A repressão ao ABC na Austrália mostra que a supressão de informação como estratégia está a ser ampliada.
Está em sintonia com a recusa da Austrália em proteger o seu cidadão Julian Assange.
Nojento e aterrorizante.
Quantos existem do calibre de Assange, Curtis, Hastings, Webb, Kariokou (sp?), Snowden e outros jornalistas denunciantes?
É melhor que Mark Curtis esteja preparado para uma visita da polícia ou até mesmo para uma porta quebrada para encontrá-lo.
Os britânicos são apenas um bando de garotos de recados sionistas!
Exatamente.
Acredito que é hora de estabelecer um Hall da Fama dos Denunciantes Internacionais; talvez o nome de Robert Parry pudesse ser anexado.
Tal como mostrado neste artigo, documentos anteriormente confidenciais dos Estados Unidos mostram que havia uma preocupação crescente de que as sanções anti-Irão pudessem levar o Irão “ao limite”:
https://viableopposition.blogspot.com/2018/09/the-risk-of-sanctions-pushing-iran-over.html
Tanto o Reino Unido como os Estados Unidos parecem incapazes de perceber que as suas maquinações geopolíticas têm impactos a longo prazo que são completamente imprevistos.

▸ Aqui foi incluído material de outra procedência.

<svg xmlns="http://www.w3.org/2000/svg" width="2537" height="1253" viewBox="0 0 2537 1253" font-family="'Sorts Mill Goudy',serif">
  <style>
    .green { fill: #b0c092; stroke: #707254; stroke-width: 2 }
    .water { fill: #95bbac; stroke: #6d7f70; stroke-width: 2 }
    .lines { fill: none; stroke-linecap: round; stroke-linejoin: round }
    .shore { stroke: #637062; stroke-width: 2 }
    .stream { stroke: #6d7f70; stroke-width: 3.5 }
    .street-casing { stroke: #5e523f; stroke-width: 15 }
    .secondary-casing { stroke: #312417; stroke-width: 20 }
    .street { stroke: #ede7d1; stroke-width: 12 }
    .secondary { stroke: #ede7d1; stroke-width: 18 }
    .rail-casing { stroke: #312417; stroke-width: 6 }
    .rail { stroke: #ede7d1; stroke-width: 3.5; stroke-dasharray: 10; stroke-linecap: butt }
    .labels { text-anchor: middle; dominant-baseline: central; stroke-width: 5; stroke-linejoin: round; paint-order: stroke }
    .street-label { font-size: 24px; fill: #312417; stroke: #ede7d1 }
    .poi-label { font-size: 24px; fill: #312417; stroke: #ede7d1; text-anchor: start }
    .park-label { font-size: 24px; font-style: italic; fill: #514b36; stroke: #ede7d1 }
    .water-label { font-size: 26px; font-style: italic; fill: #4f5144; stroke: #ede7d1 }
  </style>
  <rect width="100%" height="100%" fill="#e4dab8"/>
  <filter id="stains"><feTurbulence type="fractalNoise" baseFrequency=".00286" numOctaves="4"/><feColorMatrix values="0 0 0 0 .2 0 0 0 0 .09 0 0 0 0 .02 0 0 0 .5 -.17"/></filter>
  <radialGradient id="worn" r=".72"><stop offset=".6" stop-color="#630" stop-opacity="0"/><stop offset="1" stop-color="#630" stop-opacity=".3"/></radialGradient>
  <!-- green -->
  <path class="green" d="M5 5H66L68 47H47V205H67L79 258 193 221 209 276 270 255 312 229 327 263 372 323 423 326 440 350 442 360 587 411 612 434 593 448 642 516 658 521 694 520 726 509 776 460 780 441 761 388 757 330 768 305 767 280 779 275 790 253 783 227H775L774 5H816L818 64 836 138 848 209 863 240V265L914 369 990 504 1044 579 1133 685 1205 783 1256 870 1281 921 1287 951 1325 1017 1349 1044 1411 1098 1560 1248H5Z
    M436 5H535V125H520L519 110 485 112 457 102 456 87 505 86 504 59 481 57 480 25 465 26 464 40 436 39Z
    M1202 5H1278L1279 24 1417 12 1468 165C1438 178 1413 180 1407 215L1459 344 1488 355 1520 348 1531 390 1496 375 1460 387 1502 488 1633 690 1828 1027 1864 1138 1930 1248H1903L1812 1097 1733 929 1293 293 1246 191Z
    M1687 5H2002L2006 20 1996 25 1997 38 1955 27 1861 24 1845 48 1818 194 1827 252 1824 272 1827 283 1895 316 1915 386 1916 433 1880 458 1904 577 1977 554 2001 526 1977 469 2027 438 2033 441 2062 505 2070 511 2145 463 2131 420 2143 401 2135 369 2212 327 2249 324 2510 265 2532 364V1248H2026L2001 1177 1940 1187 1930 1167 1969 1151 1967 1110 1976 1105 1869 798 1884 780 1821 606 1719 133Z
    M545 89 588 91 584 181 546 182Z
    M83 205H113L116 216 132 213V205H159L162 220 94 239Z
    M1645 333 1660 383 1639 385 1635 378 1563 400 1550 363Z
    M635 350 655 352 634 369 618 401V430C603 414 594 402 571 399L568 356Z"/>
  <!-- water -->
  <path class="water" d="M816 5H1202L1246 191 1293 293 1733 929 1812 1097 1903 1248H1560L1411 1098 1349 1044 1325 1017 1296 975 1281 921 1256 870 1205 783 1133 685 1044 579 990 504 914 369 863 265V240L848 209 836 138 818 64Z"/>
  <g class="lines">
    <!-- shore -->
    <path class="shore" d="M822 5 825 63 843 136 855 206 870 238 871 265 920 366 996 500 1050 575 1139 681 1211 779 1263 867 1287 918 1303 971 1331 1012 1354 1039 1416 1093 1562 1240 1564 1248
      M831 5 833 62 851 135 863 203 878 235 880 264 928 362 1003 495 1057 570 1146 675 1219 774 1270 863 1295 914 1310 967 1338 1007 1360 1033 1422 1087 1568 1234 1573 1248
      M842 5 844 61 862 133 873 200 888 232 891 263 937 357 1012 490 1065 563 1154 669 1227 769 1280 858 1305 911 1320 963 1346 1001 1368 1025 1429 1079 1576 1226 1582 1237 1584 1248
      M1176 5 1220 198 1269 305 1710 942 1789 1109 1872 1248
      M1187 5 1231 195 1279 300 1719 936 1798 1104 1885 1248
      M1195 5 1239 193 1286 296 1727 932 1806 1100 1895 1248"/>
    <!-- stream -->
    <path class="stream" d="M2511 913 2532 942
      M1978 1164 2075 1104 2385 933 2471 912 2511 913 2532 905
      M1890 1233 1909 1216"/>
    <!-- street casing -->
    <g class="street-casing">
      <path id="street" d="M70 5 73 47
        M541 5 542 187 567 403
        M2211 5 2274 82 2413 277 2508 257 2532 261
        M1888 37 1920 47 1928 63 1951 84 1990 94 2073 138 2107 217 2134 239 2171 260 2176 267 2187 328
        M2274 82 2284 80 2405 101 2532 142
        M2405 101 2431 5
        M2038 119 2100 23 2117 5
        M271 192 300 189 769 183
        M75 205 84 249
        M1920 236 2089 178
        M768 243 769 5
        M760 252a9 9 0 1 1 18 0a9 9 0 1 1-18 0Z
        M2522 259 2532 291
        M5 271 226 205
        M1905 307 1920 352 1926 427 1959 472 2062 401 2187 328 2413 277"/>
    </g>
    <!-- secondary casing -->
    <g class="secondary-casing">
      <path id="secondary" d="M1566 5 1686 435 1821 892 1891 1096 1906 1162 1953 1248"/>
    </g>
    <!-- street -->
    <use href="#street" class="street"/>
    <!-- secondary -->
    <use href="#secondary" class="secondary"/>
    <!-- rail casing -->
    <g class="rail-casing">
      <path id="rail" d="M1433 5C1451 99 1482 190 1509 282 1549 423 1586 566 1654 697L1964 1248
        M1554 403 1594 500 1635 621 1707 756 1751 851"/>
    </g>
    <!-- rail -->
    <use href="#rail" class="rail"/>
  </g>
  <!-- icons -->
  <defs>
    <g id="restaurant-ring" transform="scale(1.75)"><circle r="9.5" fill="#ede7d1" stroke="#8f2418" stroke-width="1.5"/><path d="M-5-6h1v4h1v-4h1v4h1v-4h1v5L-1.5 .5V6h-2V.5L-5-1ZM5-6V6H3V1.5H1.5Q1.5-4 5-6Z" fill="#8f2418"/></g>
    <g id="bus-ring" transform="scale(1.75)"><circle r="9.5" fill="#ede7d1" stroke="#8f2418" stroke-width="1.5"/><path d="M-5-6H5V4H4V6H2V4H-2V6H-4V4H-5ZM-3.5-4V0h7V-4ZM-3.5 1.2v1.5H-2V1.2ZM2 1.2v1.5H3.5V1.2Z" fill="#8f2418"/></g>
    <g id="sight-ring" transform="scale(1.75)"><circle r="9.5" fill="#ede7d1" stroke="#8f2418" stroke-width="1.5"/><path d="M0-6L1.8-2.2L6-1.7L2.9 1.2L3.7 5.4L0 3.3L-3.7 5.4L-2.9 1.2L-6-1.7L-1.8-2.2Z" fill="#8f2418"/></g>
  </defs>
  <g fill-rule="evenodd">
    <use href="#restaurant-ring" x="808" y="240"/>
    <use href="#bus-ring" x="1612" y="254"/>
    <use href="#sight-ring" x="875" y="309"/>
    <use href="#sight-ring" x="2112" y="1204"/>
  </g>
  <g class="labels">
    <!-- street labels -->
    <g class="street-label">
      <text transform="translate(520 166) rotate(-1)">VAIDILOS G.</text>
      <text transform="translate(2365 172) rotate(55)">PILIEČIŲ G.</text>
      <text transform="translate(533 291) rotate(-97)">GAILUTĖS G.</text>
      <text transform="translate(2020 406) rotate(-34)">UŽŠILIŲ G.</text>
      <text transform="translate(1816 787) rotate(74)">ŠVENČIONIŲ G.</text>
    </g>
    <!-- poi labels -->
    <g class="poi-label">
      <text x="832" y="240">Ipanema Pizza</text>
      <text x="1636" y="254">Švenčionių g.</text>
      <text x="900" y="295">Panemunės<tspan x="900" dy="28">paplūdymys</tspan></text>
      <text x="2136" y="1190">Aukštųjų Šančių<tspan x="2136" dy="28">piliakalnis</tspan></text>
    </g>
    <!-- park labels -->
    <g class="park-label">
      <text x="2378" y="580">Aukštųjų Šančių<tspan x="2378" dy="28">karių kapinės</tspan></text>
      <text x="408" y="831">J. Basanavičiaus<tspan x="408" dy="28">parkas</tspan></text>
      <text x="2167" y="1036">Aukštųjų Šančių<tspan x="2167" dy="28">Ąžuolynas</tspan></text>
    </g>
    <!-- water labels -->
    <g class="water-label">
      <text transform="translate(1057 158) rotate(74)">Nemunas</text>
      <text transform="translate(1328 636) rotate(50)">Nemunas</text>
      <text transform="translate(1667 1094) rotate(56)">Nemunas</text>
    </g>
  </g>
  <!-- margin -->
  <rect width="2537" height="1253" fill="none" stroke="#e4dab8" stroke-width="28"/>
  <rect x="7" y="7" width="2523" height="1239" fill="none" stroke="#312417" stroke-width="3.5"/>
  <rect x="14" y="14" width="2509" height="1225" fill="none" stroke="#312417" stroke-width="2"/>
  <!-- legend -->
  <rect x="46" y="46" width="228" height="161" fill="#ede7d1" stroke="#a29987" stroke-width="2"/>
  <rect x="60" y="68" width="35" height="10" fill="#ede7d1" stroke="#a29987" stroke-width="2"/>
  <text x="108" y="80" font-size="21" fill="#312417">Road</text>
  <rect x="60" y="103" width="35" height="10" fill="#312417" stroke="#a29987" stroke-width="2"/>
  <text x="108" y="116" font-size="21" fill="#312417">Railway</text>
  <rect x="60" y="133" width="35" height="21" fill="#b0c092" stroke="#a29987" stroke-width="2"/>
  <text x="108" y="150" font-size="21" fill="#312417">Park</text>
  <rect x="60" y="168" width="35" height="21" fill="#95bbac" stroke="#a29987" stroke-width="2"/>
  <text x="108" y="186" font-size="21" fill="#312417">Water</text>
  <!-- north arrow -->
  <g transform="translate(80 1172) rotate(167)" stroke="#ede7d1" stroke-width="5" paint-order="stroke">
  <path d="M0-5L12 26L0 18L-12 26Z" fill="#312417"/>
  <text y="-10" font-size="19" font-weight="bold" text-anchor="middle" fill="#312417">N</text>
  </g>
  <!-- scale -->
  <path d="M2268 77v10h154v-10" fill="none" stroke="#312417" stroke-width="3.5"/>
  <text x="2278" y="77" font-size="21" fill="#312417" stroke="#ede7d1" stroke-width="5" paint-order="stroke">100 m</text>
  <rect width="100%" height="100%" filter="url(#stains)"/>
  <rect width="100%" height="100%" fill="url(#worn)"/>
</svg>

Não há nada que sugira que as políticas assassinas e exploradoras do Governo do Reino Unido durante o desaparecimento do Império Britânico, tal como enumeradas por Mark Curtis na sua investigação extroidinária sobre os crimes do império, sejam menos extremas e repugnantes do que as do império dos EUA, que em declínio manifesta as suas piores tendências para manter a sua hegemonia. Numa era anterior à Internet e ao Wikileaks, não é nenhuma surpresa como o segredo abjecto e obsessivo do Governo do Reino Unido foi fundamental para esconder estes crimes por trás da postura das suas credenciais humanitárias liberais. Não podemos alimentar ilusões hoje de que a situação seja diferente, à medida que a classe liberal venal se agita no seu desejo psicopático de crucificar Julian Assange, editor dos crimes do império Anglo-Sionista!
Tenho uma pergunta sobre seu comentário. Por que você usou a palavra liberal quando falou sobre “é um desejo psicopático crucificar Julian Assange…”?
Por favor explique.
O que Winston poderia ter a esconder?
https://www.youtube.com/watch?v=FDhy5uWPVDM
Obrigado por um relato esclarecedor.